New York’s fiscal condition received a boost today as Moody’s Investors Service changed its outlook from stable to positive on $3.5 billion in bonds.
The credit agency also affirmed the state’s Aa2 rating.
“The positive outlook reflects improvements in the state’s economy, governance, financial position and fiscal outlook that, if continued, would allow the state to improve its reserves and draw closer to structural balance,” Moody’s said in its report today.
Moody’s said New York’s credit rating has been boosted because of the improving economy, the end of late state budgets and a “financial position that has improved but remains below average; a moderate combined debt and pension burden; and sound debt management and frequently updated financial forecasting.”
Moody’s said New York’s pension is well funded compared to other states and the “unfunded liability is modest.”

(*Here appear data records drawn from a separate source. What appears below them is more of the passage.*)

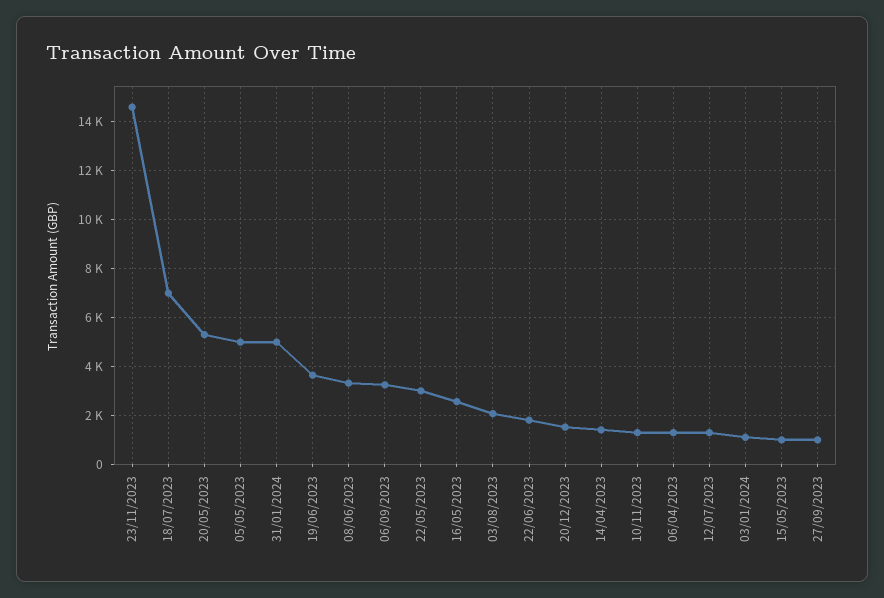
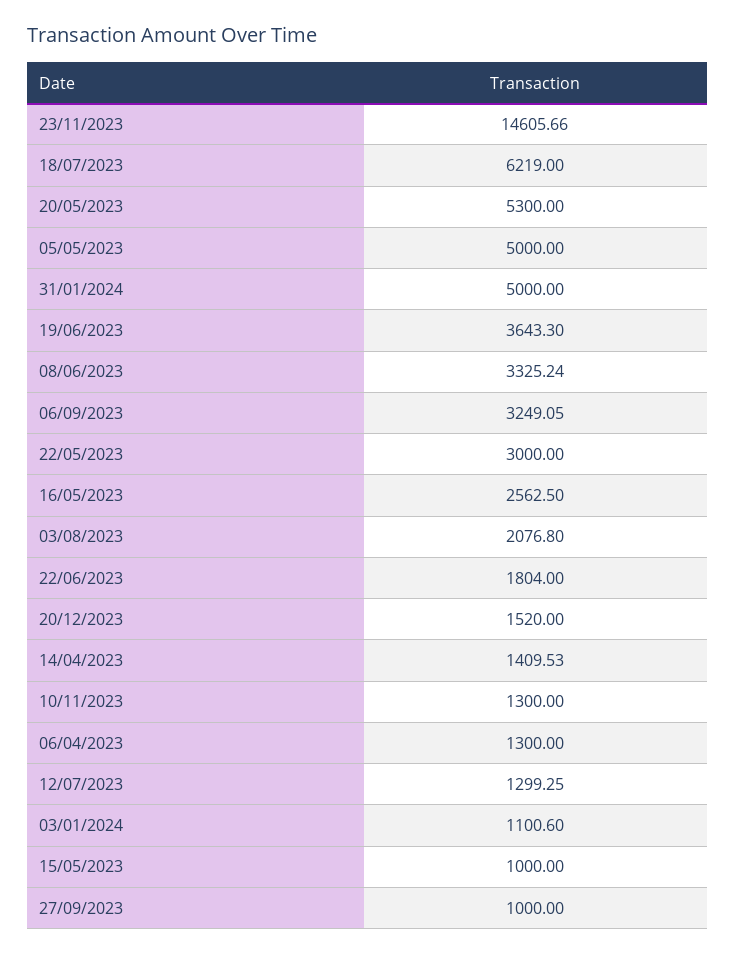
  {
    "23/11/2023": 14605.66,
-   "18/07/2023": 7000,
+   "18/07/2023": 6219,
    "20/05/2023": 5300,
    "05/05/2023": 5000,
    "31/01/2024": 5000,
    "19/06/2023": 3643.3,
    "08/06/2023": 3325.24,
    "06/09/2023": 3249.05,
    "22/05/2023": 3000,
    "16/05/2023": 2562.5,
    "03/08/2023": 2076.8,
    "22/06/2023": 1804,
    "20/12/2023": 1520,
    "14/04/2023": 1409.53,
    "10/11/2023": 1300,
    "06/04/2023": 1300,
    "12/07/2023": 1299.25,
    "03/01/2024": 1100.6,
    "15/05/2023": 1000,
    "27/09/2023": 1000
  }

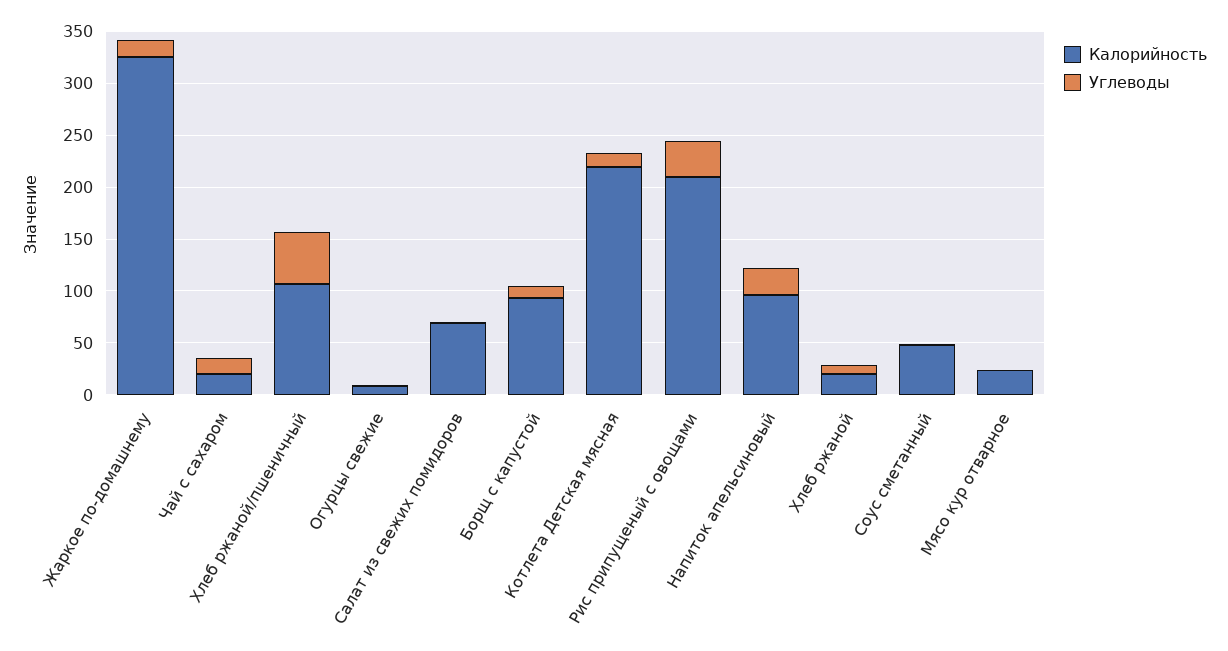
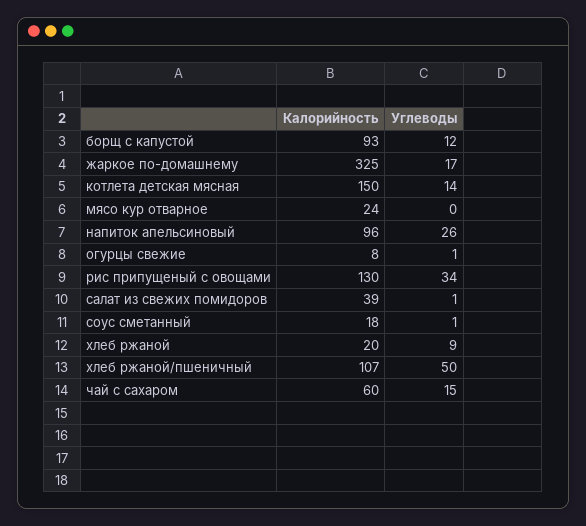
  {
    "Калорийность": {
      "Жаркое по-домашнему": 325,
-     "Чай с сахаром": 20,
+     "Чай с сахаром": 60,
      "Хлеб ржаной/пшеничный": 107,
      "Огурцы свежие": 8,
-     "Салат из свежих помидоров": 70,
+     "Салат из свежих помидоров": 39,
      "Борщ с капустой": 93,
-     "Котлета Детская мясная": 220,
+     "Котлета Детская мясная": 150,
-     "Рис припущеный с овощами": 210,
+     "Рис припущеный с овощами": 130,
      "Напиток апельсиновый": 96,
      "Хлеб ржаной": 20,
-     "Соус сметанный": 50,
+     "Соус сметанный": 18,
      "Мясо кур отварное": 24
    },
    "Углеводы": {
      "Жаркое по-домашнему": 17,
      "Чай с сахаром": 15,
      "Хлеб ржаной/пшеничный": 50,
      "Огурцы свежие": 1,
      "Салат из свежих помидоров": 1,
      "Борщ с капустой": 12,
      "Котлета Детская мясная": 14,
      "Рис припущеный с овощами": 34,
      "Напиток апельсиновый": 26,
      "Хлеб ржаной": 9,
      "Соус сметанный": 1,
      "Мясо кур отварное": 0
    }
  }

It even cited the “recent reversal of history of political gridlock, reflected in timely budgets, implementation of spending controls and move toward structurally
Still, Moody’s warned that things could quickly change because of New York’s dependence on the “financial services sector and income taxes, posing risks to budgetary balances, liquidity, and financial stability.”
The state’s fiscal picture could also darken if there’s an “economic downturn resulting in lower revenues and larger budget gaps.”
Updated: Gov. Andrew Cuomo praised the report.
“Today’s action by Moody’s Investors Service to revise our State’s outlook from stable to positive is another strong affirmation of the progress we have made to put New York’s fiscal house in order. After years of late budgets and legislative gridlock, we have been able to show that New York State is working again and confidence in government is being restored,” Cuomo said in a statement.
Comptroller Thomas DiNapoli said the Moody’s review was a positive step for the state.
“It reflects positively on the steps the Governor and the Legislature have taken in recent years to improve the state’s cash position, control spending and reduce out-year budget gaps,” he said in a statement. “I am pleased that, among other factors, Moody’s also points to our well-funded pension system as a credit positive.”